Eighty percent of executives surveyed by Millionaire Corner in October indicated they understood the issues surrounding the U.S. fiscal cliff. In comparison, 56 percent of all the 1,355 investors surveyed felt they understood. The fiscal cliff refers to the economic crisis that could take place at the end of the 2012 if Congress allows the Bush-era tax cuts to expire and, at the same time, lets cuts in federal spending go ahead as scheduled.

Corporate leaders are not only relatively well informed about the fiscal cliff, but they also appear less worried than other investors about its impact. More than 22 percent of executives said they felt Congress would decide a solution to the fiscal cliff, compared to 17 percent of all survey participants.

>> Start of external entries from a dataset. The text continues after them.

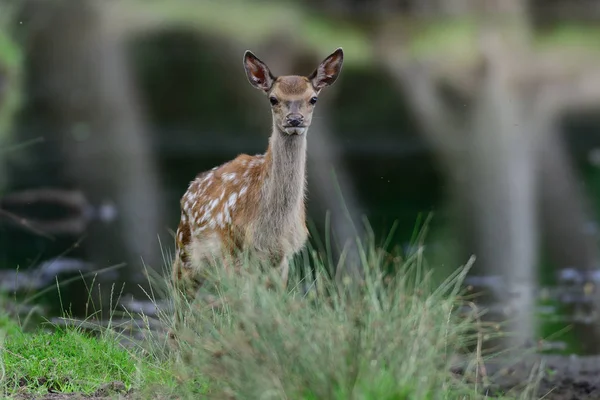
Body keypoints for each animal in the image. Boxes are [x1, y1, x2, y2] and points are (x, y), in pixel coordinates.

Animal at [169, 46, 344, 334]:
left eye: (313, 99)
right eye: (273, 99)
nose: (294, 120)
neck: (269, 225)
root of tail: (190, 189)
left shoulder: (281, 257)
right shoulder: (235, 251)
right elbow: (243, 309)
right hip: (185, 251)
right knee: (179, 307)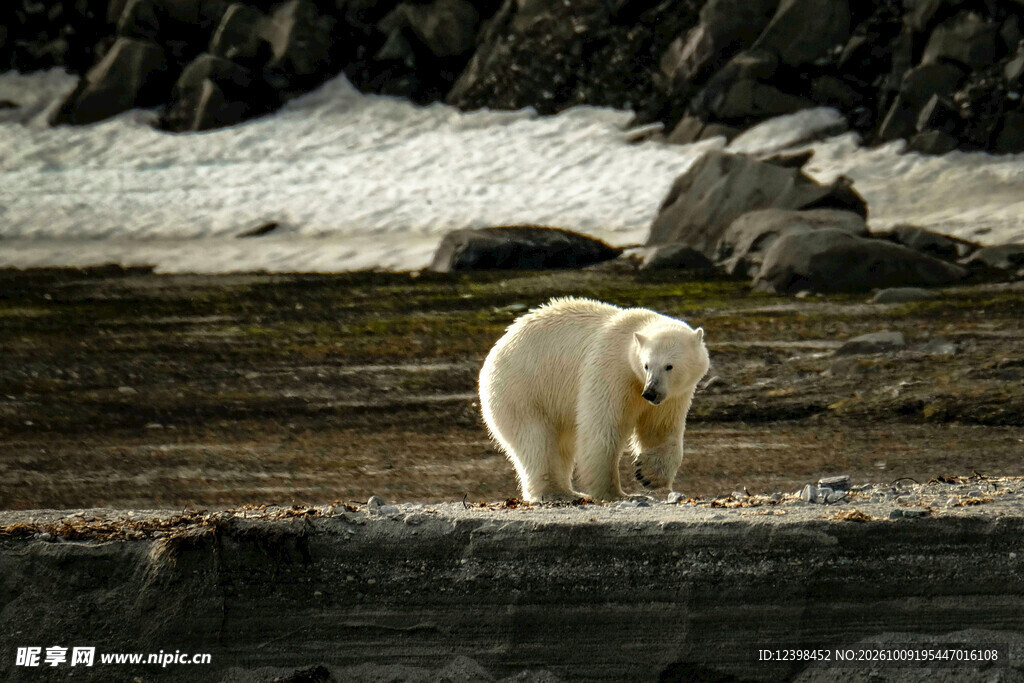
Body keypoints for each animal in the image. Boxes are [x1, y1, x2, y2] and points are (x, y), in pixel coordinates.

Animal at [479, 297, 709, 502]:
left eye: (669, 366)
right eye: (646, 365)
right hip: (522, 389)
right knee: (536, 440)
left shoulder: (673, 395)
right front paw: (615, 493)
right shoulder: (610, 370)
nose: (650, 392)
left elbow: (660, 428)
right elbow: (602, 428)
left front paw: (649, 475)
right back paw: (558, 492)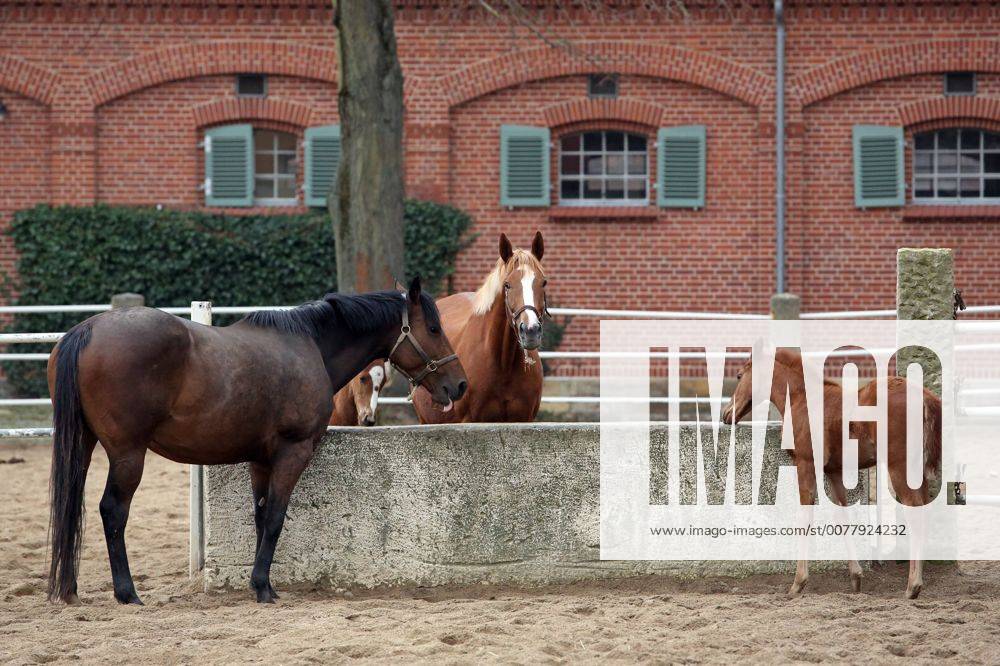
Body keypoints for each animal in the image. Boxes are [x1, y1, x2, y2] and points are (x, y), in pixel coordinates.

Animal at [47, 278, 468, 604]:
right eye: (433, 328)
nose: (459, 385)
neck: (310, 345)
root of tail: (87, 331)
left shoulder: (261, 460)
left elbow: (261, 516)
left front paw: (257, 582)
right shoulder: (293, 452)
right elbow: (277, 518)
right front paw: (264, 587)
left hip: (84, 444)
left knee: (72, 504)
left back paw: (69, 589)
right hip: (127, 454)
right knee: (112, 511)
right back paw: (127, 592)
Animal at [724, 348, 940, 596]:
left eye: (739, 375)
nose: (726, 414)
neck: (803, 399)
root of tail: (924, 396)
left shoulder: (806, 463)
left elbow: (804, 517)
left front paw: (798, 583)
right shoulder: (834, 471)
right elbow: (842, 516)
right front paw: (856, 578)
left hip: (899, 466)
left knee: (915, 512)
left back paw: (913, 586)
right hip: (917, 470)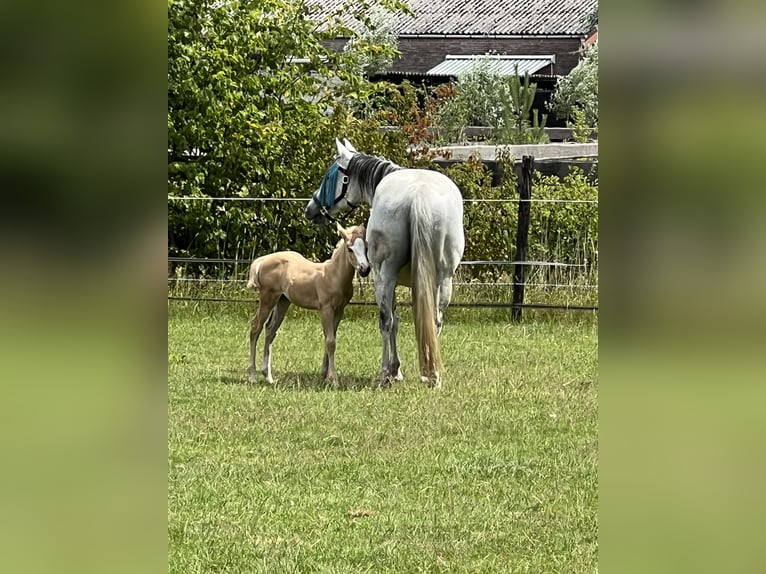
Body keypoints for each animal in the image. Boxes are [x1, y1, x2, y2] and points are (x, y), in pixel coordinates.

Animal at [246, 222, 370, 386]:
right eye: (350, 249)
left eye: (366, 247)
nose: (365, 269)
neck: (334, 275)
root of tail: (262, 261)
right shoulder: (326, 309)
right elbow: (330, 342)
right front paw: (334, 379)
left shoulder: (339, 310)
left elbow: (330, 338)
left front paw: (325, 376)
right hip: (268, 298)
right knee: (256, 327)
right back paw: (252, 376)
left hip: (282, 301)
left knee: (270, 330)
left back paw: (269, 377)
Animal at [305, 138, 465, 388]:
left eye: (330, 176)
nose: (311, 209)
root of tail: (419, 195)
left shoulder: (386, 278)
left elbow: (392, 321)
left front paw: (393, 370)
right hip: (444, 279)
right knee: (435, 321)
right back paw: (432, 374)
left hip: (384, 276)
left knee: (386, 321)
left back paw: (384, 372)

Though senior corporate executives express the highest level of confidence that Congress will resolve the issues surrounding the fiscal cliff, they are also more likely than investors as a whole to have a financial plan in place to deal with the crisis.

How are senior corporate executives likely to respond to the fiscal cliff? Half say they would invest more in cash, 20 percent would invest more in gold, 16 percent would invest more in bonds, 12 percent would invest more in equities and 10 percent would invest more in international products.  

How do senior corporate executives build financial literacy? Our research shows that, among other things, executives are socially media savvy, and are heavy consumers of television coverage, newspaper reports and Internet sources.